### WHAT IS EXPECTED
Copy the lines below word for word, starting with the line that contains "collector number: 10052" and continuing through the final line.

### DATASET RECORDS
────────
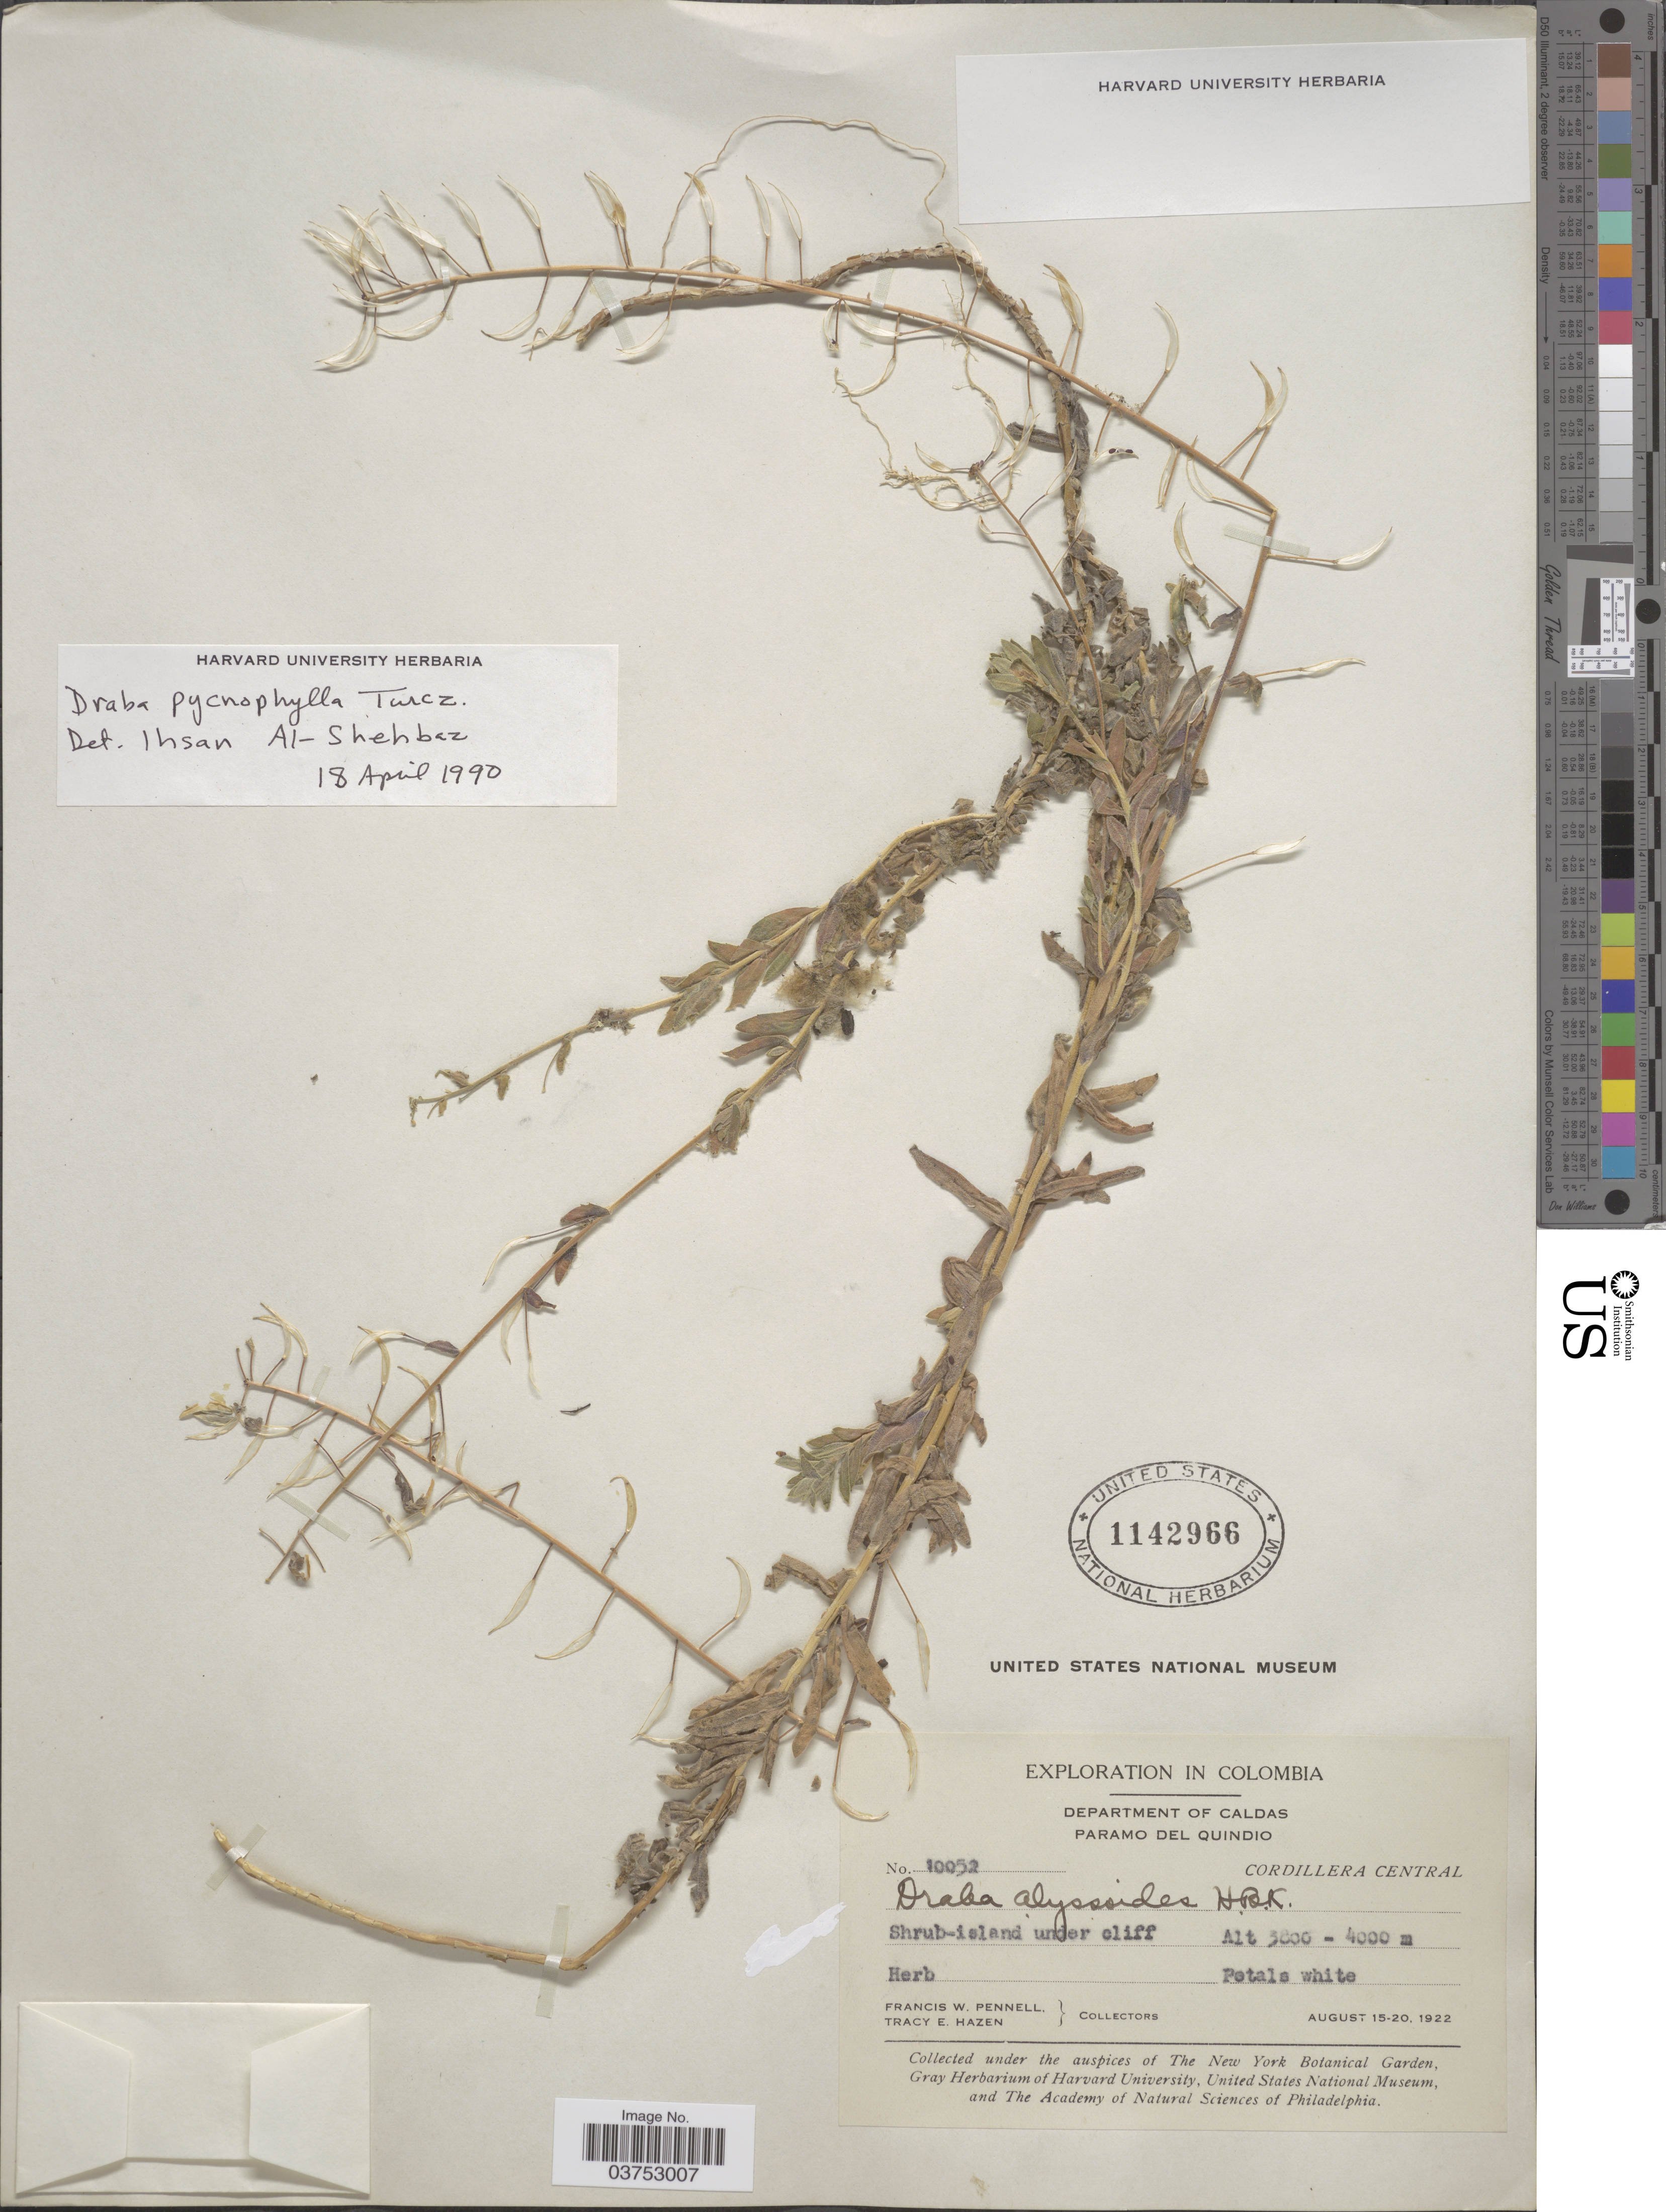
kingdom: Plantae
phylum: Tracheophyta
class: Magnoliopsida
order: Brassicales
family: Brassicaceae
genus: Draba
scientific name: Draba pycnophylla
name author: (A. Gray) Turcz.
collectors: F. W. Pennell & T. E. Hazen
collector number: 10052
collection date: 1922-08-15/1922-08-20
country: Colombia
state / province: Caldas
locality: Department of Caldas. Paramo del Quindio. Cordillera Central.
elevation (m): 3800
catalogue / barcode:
────────
### THE RESULT
collector number: 10052
collection date: 1922-08-15/1922-08-20
country: Colombia
state / province: Caldas
locality: Department of Caldas. Paramo del Quindio. Cordillera Central.
elevation (m): 3800
catalogue / barcode:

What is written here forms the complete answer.